══ Source extract ══

Magnesium is an antioxidant and acts as a cofactor for several enzymes, which maintains cell membrane stability and mitigates the effects of oxidative stress (33). Oxidative stress is related to IR and hyperandrogenism in women with PCOS. Evidence suggested that antioxidants such as coenzyme Q10 or Vitamin E for 8 weeks led to decreased HOMA-IR and serum total testosterone levels compared with those of the placebo group (34). Therefore, antioxidant effect of serum magnesium might be the mechanism to decrease IR and testosterone level in women with PCOS.

Based on our results, it is possible that magnesium supplementation can alleviate the severity of PCOS or prevent the onset of PCOS. Elderawi et al. conducted a randomized controlled trial and revealed that oral magnesium supplementation reduces IR and improves the glycemic control indicators among type 2 diabetes patients (35). Some randomized controlled trials with small sample size demonstrated multiple nutrition supplementation including magnesium had benefits in improving insulin metabolism, cardiometabolic profiles and oxidative stress for women with PCOS (3639). More prospective larger trials are needed to confirm the benefits of screening serum magnesium status and magnesium supplementation for women with PCOS in clinical practice.

═══

#### Task objective:
Copy out the passage on magnesium and PCOS in full, word for word.

══ Data listing ══

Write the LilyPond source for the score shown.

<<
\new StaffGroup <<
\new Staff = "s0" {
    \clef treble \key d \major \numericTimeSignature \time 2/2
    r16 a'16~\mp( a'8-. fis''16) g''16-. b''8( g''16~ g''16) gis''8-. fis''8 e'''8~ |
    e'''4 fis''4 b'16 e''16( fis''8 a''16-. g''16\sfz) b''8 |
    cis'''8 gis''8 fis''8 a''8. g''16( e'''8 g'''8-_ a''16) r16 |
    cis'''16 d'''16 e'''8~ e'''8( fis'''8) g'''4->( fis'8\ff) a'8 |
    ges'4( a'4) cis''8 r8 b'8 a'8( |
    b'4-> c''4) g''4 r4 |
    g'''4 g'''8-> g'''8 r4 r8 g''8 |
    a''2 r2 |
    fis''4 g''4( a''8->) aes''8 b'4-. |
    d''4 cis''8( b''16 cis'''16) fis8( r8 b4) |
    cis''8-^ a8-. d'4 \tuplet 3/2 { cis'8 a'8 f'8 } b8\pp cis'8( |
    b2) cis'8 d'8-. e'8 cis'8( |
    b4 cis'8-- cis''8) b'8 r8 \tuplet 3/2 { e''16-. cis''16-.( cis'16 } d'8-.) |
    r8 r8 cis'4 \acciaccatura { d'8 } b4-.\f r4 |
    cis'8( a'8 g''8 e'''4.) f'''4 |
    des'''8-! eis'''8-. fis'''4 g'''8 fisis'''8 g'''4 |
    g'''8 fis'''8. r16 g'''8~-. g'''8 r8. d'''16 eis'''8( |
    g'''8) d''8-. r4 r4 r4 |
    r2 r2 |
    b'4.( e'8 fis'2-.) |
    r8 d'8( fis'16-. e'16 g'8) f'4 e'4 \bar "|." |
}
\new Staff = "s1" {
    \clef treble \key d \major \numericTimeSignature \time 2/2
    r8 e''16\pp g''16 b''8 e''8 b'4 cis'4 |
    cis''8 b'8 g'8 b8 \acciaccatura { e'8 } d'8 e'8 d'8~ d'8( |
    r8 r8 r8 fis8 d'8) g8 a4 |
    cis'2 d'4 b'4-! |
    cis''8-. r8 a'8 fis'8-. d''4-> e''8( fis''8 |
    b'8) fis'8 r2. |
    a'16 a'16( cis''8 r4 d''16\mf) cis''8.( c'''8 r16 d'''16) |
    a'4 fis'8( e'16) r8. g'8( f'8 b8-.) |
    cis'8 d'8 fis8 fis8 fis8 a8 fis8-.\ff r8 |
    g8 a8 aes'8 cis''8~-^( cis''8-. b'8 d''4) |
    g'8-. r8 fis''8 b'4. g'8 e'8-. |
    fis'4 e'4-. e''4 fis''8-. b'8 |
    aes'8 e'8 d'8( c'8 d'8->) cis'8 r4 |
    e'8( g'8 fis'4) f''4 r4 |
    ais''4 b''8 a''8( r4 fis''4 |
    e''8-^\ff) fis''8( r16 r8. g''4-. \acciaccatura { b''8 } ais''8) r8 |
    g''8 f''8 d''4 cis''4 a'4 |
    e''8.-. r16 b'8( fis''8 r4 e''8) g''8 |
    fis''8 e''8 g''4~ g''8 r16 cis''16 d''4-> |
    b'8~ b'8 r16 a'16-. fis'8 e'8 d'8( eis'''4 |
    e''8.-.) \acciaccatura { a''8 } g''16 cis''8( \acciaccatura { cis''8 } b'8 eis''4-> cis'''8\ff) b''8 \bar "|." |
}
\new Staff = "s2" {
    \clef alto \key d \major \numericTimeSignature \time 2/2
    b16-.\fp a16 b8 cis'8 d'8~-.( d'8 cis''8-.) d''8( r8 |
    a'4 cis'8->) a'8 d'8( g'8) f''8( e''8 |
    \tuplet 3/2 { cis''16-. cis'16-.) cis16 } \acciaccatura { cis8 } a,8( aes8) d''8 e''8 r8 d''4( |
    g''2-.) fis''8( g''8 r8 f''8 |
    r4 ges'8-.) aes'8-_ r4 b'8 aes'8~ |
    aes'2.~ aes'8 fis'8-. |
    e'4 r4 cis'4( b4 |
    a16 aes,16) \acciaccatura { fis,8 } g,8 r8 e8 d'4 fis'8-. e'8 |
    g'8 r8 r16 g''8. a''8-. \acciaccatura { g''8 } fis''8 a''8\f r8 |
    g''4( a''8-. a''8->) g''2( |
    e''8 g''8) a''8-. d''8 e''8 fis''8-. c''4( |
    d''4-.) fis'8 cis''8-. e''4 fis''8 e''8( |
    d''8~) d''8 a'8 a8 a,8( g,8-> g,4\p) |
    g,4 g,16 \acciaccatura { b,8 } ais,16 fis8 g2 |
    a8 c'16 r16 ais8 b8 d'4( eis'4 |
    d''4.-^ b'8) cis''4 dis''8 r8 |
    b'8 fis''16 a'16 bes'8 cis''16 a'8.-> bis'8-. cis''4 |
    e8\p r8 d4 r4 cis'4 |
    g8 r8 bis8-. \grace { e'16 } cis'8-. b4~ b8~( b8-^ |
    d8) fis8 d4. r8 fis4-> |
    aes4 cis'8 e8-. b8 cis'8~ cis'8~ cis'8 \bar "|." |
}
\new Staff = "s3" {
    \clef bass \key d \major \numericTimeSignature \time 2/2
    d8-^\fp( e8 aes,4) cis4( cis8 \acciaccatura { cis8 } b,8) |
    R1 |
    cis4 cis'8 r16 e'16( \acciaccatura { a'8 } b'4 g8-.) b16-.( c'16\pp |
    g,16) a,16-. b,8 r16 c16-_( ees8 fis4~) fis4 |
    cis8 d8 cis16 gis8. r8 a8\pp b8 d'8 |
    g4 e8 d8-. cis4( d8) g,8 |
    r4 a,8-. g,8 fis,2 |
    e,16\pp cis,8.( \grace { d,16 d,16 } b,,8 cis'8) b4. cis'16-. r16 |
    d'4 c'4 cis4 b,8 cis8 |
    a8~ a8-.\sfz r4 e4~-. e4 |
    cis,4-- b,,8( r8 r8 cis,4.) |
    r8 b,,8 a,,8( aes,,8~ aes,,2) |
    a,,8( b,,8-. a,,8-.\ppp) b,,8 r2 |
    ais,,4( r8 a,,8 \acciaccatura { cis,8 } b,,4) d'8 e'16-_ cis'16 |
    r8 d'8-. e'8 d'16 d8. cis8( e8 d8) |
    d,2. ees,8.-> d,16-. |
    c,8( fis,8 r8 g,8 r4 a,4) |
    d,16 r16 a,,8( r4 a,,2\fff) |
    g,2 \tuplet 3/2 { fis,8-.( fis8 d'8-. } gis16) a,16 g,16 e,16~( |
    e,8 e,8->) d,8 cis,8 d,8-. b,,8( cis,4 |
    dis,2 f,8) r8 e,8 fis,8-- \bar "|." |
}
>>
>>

═══

#### Exercise output:
Magnesium is an antioxidant and acts as a cofactor for several enzymes, which maintains cell membrane stability and mitigates the effects of oxidative stress (33). Oxidative stress is related to IR and hyperandrogenism in women with PCOS. Evidence suggested that antioxidants such as coenzyme Q10 or Vitamin E for 8 weeks led to decreased HOMA-IR and serum total testosterone levels compared with those of the placebo group (34). Therefore, antioxidant effect of serum magnesium might be the mechanism to decrease IR and testosterone level in women with PCOS.

Based on our results, it is possible that magnesium supplementation can alleviate the severity of PCOS or prevent the onset of PCOS. Elderawi et al. conducted a randomized controlled trial and revealed that oral magnesium supplementation reduces IR and improves the glycemic control indicators among type 2 diabetes patients (35). Some randomized controlled trials with small sample size demonstrated multiple nutrition supplementation including magnesium had benefits in improving insulin metabolism, cardiometabolic profiles and oxidative stress for women with PCOS (3639). More prospective larger trials are needed to confirm the benefits of screening serum magnesium status and magnesium supplementation for women with PCOS in clinical practice.